Work instructions
**1.** In the weight-loss text, what does the writer compare the sticker that repeats the size number on new jeans to?
**2.** Carry on the weight-loss text past its final sentence.

***** Provided text *****

This is what you don’t do.
We have all done this. You’re getting dressed or getting out of the shower,
and while you’re sizing up of your physique, you notice that roll that won’t go
away. That arm flab or back fat you are
tired of staring at. You grab it and shake
or squeeze it a little, sigh and put clothes on as quickly as possible.
Don’t do this.
When you notice the flab, try to avert your eyes to the parts of you
that have changed. For me I jump my eyes
from my “problem areas” to the slimming of my waist. Or the fact that I have fewer chins.
Try to find the good. Mutter to yourself “We’ll get there.” And
walk away from the mirror.
2. Don’t
offer to serve birthday cake at your nephew’s second birthday party.
Don’t offer to serve a delicious, two layer, half
chocolate, half vanilla, smothered in butter cream, birthday cake. Don’t slowly slice slab after slab after
moist fluffy slab. Don’t watch as the
cake gently thuds on the little cake plates, making them literally spilling
over with cakey goodness. Don’t do that.
Result: one piece of birthday cake devoured, in
daylight
3. Don’t
shop for jeans.
I had to buy jeans.
I had to buy jeans because I had a worn a hole in the inner thigh of my
current jeans. Yeah, let the awfulness of
that sentence sink in.
This type of hole is singlehandedly the easiest way
to feel like you’re a thousand pounds.
That, and when you knock something over with your backside. That just makes you feel like a huge person
in a tiny world, like Shrek in a European market.
So I had to shop for jeans. This can be quite discouraging.
First, if you are wearing jeans you have had for a
while or that you found in your closet, then all you need to know is that they
fit. You don’t need to look at what
number is on the tag. But when you have
to get them from the store, the numbers are just staring at you, brazenly
hanging from tags or abusively printed on a sticker running down your leg. The way the sticker has the number over and
over again, it’s like the “kick me” sign of the garment industry.
Secondly, no matter what ground you’ve gained in
your diet, jean shopping is just too much tugging and tucking, shimmying and
squeezing. And overall just deciding how much you actually need to breathe to
live.
Now that we know what to avoid, here are some things
that you should do. The first two are so
basic and widely known I am making them one point
For me, I feel fairly confident in my diet. I’m taking out all the right things and
keeping in tons of healthy stuff. I’m
eating right. I tried to see if there
are some allowances, the “treats” that are built into my diet, I let myself
have to often. I took stock and tweaked
only slightly.
And as far as exercise, well, I have talked about
this in previous posts, but for some reason I just have the hardest time
getting motivated in this area. It just
seems like it takes a lot to plan or orchestrate. But one of my readers mentioned that even if
you only have a small amount of time to exercise, exercise anyway. Some is better than none. And slowly I have
been able to gain some ground in this area.
This suggestion seems crazy. But for me it was necessary. I had been weighing myself every day. And every day that the same number appeared
was another day of defeat. The kind of
defeat that whispered in my ear that I was stuck.
I even toyed with the idea of giving up, because it
felt like this wasn’t gonna work anyway, so quit before it’s an embarrassing
failure.
I resolved instead to stop obsessing. The stress alone can keep the weight on.

***** Information given *****

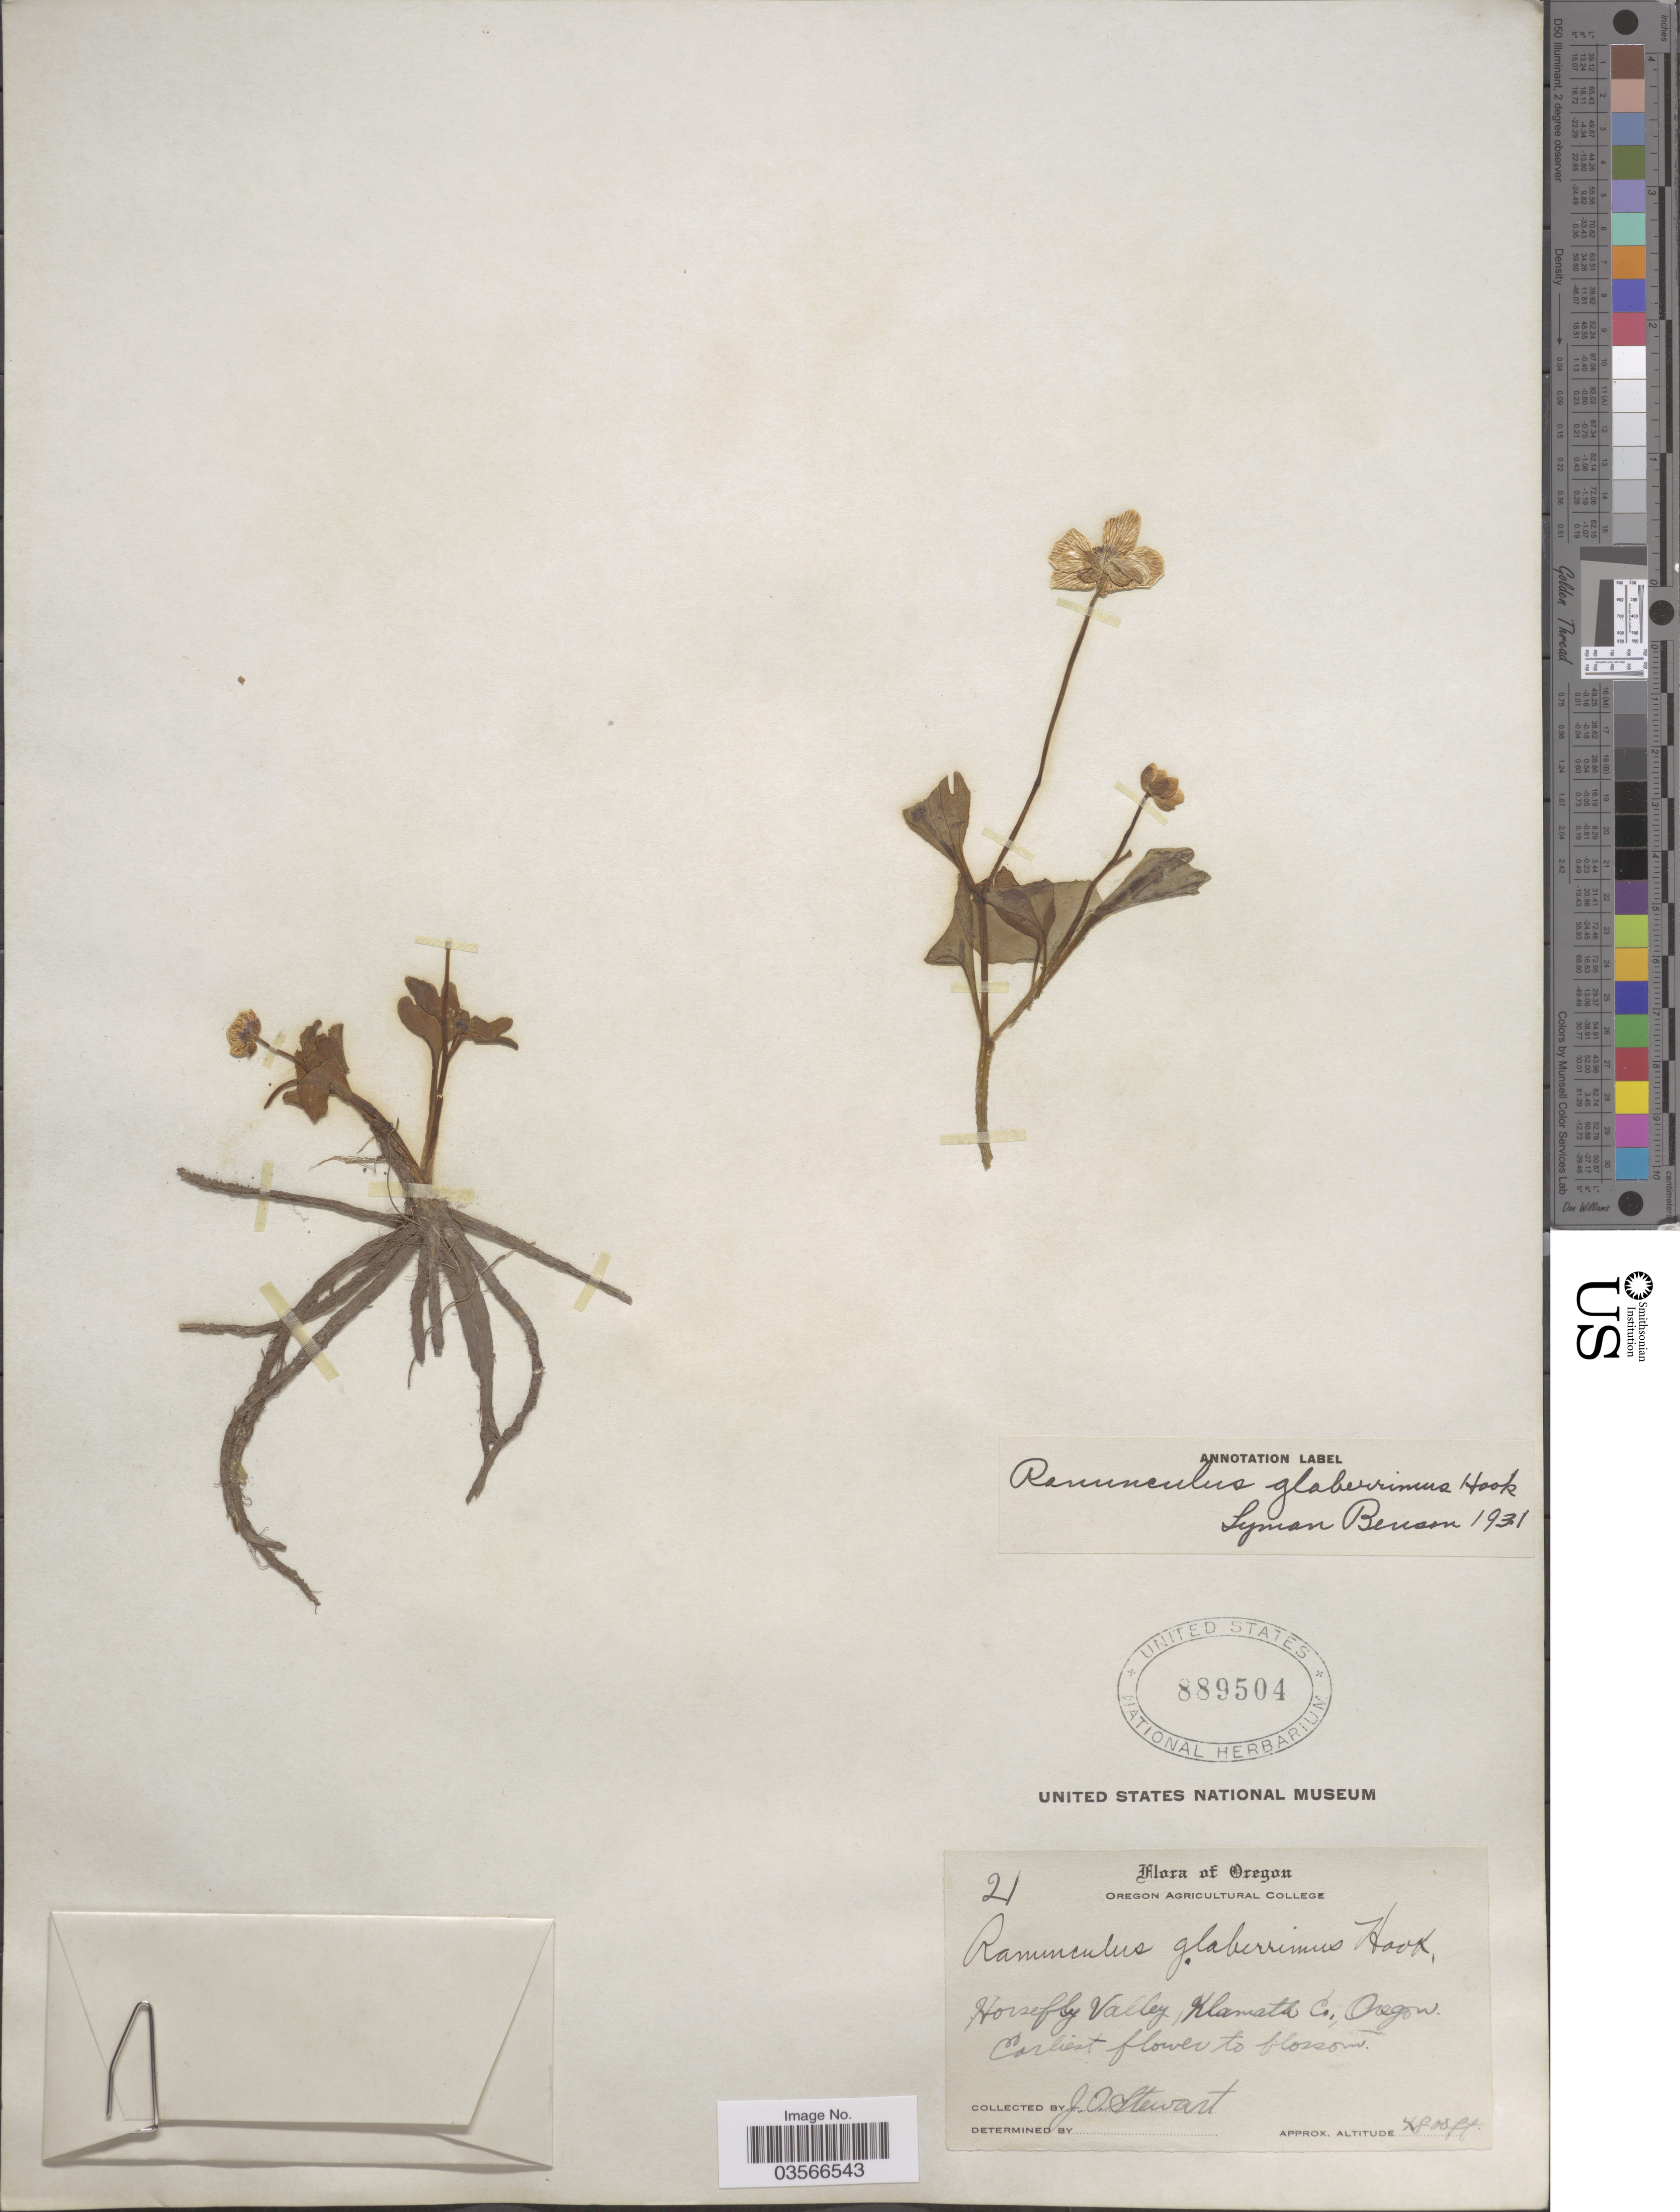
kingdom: Plantae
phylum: Tracheophyta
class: Magnoliopsida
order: Ranunculales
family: Ranunculaceae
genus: Ranunculus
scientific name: Ranunculus glaberrimus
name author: Hook.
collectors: J. Stewart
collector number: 21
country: United States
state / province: Oregon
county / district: Klamath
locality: Horsefly Valley, Klamath Co.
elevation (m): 1463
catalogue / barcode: US 889504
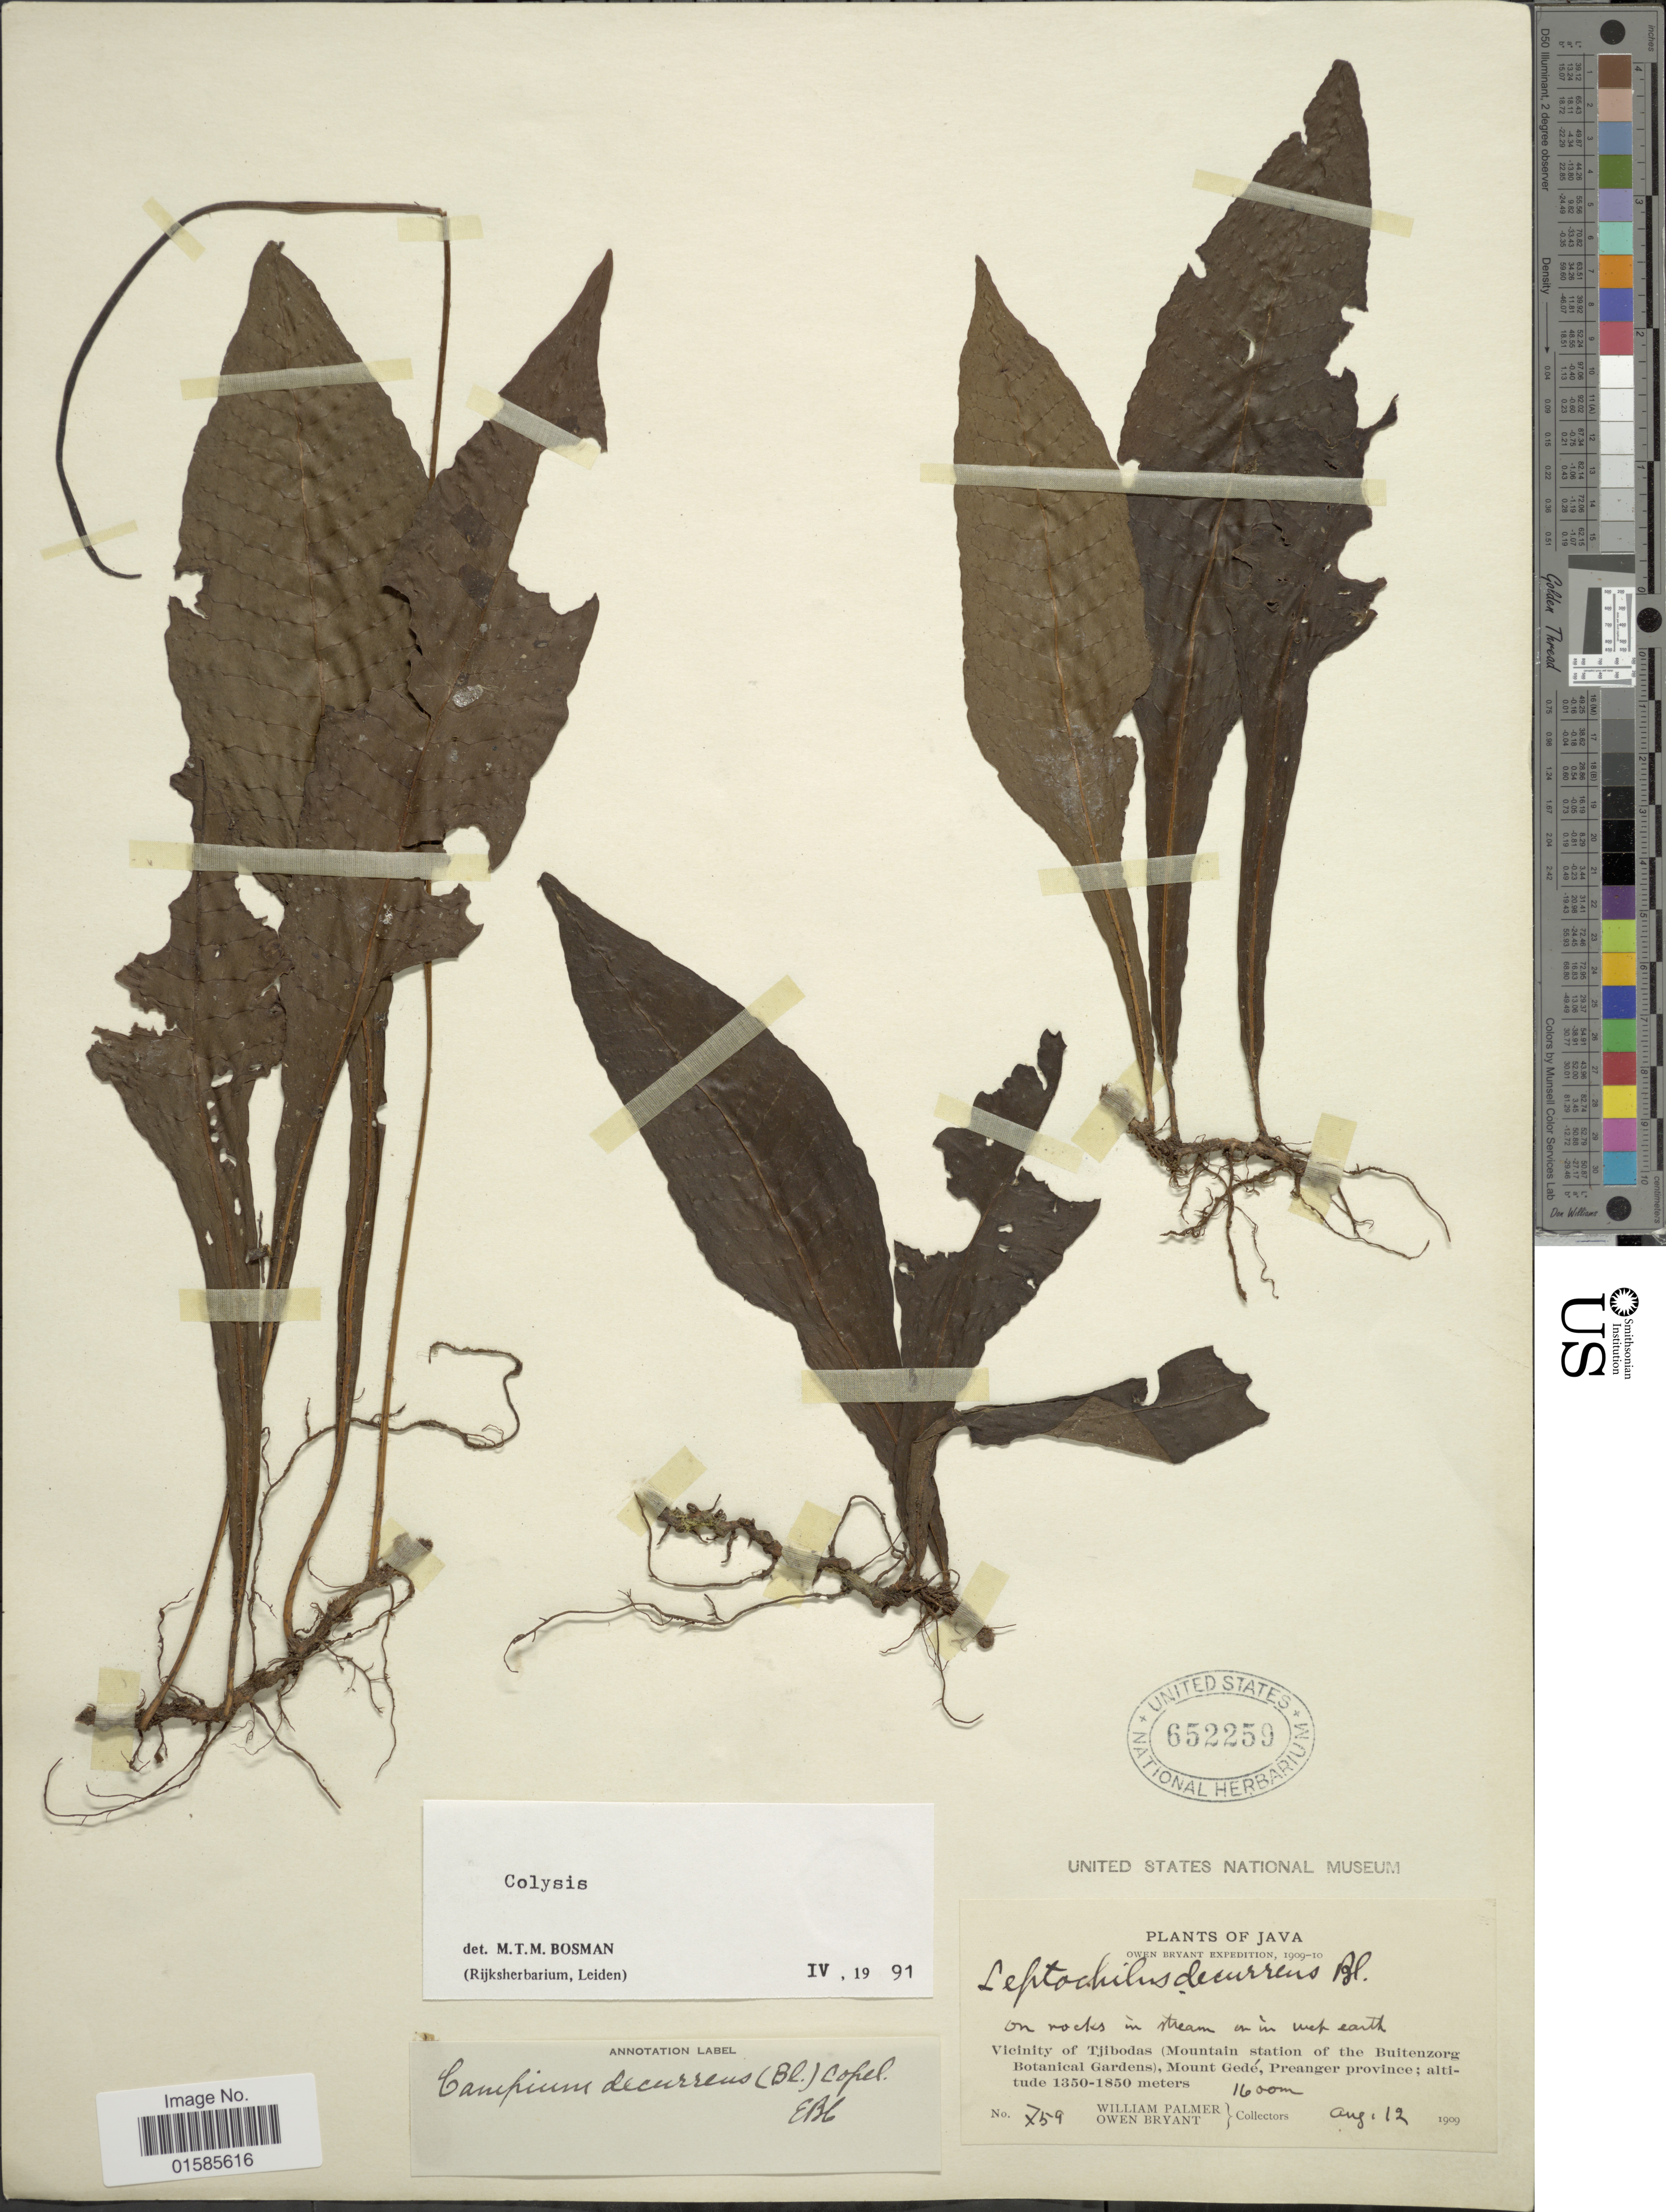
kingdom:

*****

The replies
**1.** The "kick me" sign of the garment industry.

**2.**
So I took a break from the scale. I decided to keep my head down, follow the
diet I’ve committed to, try to work in exercise as I can, and just soldier on.
This break from the monitoring of my weight loss is
refreshing. It feels like this way of
eating and exercise has transcended past a diet and is now just who I am. (Wow, is this really who I am now? That feels too soon to call four months in.
We’ll see.)
Basically I just kept dieting through the
crazy.
Now I’ve stepped back on the scale occasionally, and
I’ve seen the numbers creep back down.
It’s not time for the official weigh-in, but it’s good to see.
I needed to remind myself where I came from, and how
lousy it would feel to go back there. I
reminded myself of the lethargy, and how I hated anything I put on because of
the body underneath it. I reminded
myself that there has already been change, inside and out, so it serves to
reason that there could be more.
I created a Pinterest page for these resolutions at
the beginning of this project. When
times are dark I can go back there and read the inspirational quotes, Bible
verses, and articles.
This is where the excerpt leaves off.